Which looks like there is an issue with the certificate authority on the effected host, which would tie in nicely with the error i am seeing in Veeam. So then I compared the CA on one of the working nodes with the non-working one with this command
openssl crl2pkcs7 -nocrl -certfile /etc/vmware/ssl/castore.pem | openssl pkcs7 -print_certs -noout
Working ESXi node
subject=/CN=CA/DC=vsphere/DC=local/C=US/ST=California/O=DWLAN-VCA01.brand.local/OU=VMware Engineering
issuer=/CN=CA/DC=vsphere/DC=local/C=US/ST=California/O=DWLAN-VCA01.brand.local/OU=VMware Engineering
subject=/O=VMware/CN=SMS-190614111842368
issuer=/O=VMware/CN=SMS-190614111842368
Non-working ESXi node
subject=/CN=CA/DC=vsphere/DC=local/C=US/ST=California/O=DWLAN-VCA01.brand.local/OU=VMware Engineering
issuer=/CN=CA/DC=vsphere/DC=local/C=US/ST=California/O=DWLAN-VCA01.brand.local/OU=VMware Engineering
subject=/O=VMware/CN=SMS-190614111842368
issuer=/O=VMware/CN=SMS-190614111842368
And they are identical. I'm not sure how to move forward from here. Can anyone help at all?
Thanks in advance. Frank
Are these hosts connected to a vCenter Server? If so, regenerate all certs from the vSphere Client and try again.

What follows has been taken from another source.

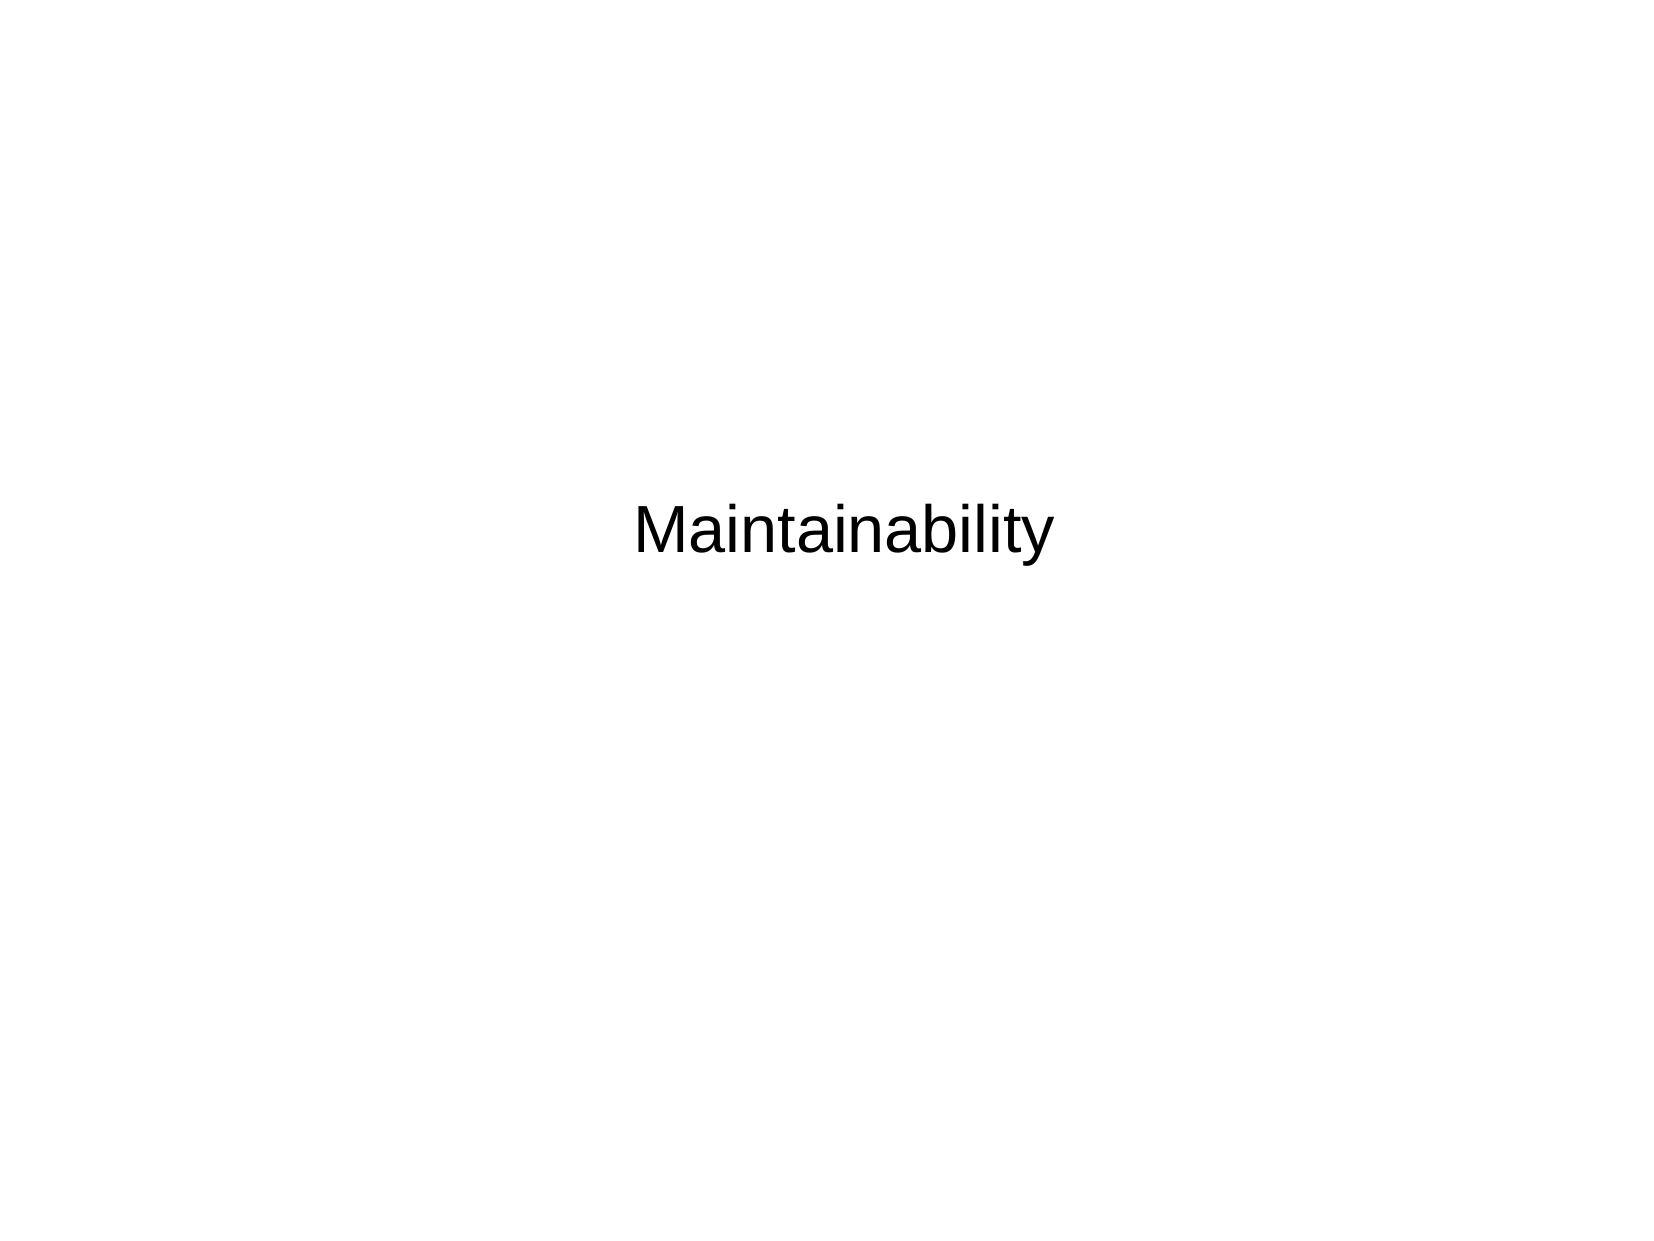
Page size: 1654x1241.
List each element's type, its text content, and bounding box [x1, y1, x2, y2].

subtitle Maintainability [82, 49, 1571, 1010]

Thanks for the quick response. Yes they are connected to a vCenter server.
Is there any risk in doing this, and is this the guide you would follow?
There shouldn't be any risk if using the VMCA to issue certs. As long as everything talks through vCenter and not the ESXi hosts directly, you're fine (and even then you'll just have to accept the new cert). Depending on your client, you can just right-click a host and go to (in the Flex client) Certificates > Refresh certificates.
Thanks, let me see how I get on with this and I will report back to you.
Frank
It seems we are using out own certificate for this. which has made me very reluctant to issue new SSL for all the hosts. I don't know enough about how SSL is used in vSphere, and I'm concerned that I may negatively effect the live hosts.
Does anyone know a way that I could fix this one host?
Based on the cert contents you posted, you are not using custom certificates for the ESXi hosts although you may be using custom certs for the machine cert of the vCenter. If you would like to open a support case with both Veeam and VMware, you're welcome to proceed.
I have already raised a ticket with Veeam, and there response was "this is a VMware issue", which i think is fair enough. I believe that your solution is probably the right one, I'm just reluctant to make this change as i don't really understand what this certificate is doing, and therefor the effect of reissuing it to the live nodes.
I have kicked it back to the consultation company that built the cluster for us. Hopefully they can resolve it.